In the West, they were seen as spies, hackers, smugglers and hired assassins.
In Moscow, they were greeted as heroes and promised state medals.
The eight Russian citizens who returned home on Thursday as part of the largest East-West prisoner swap since the Cold War were convicted on charges including murder and espionage and sent to prisons in Germany, Slovenia, Norway, Poland and the U.S.
But when President Vladimir Putin greeted them on the tarmac of a Moscow airport late on Thursday night, he embraced them on a red carpet flanked by an honor guard and thanked them for their “loyalty to the motherland,” saying Russia never stopped fighting for their release.

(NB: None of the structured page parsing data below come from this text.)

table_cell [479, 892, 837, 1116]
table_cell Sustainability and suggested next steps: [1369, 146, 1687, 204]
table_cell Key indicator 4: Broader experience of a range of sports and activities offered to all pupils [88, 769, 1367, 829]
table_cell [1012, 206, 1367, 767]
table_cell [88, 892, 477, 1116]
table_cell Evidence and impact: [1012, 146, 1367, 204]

The VIP treatment, broadcast on state television and social media channels, reflects a key facet of Putin’s worldview: that Russians acting abroad in what he says are the interests of his state are true patriots who must be brought home no matter the cost. His campaign to secure their freedom, which played out in public and private comments by the Kremlin, could also indicate his willingness to detain more Westerners in Russia for use as bargaining chips in future exchanges.
The Russians who returned home had very different profiles to the dissidents who landed in Germany.
The most prized was Russian hit man and former intelligence officer Vadim Krasikov, who was convicted of murdering a Kremlin foe in a Berlin park.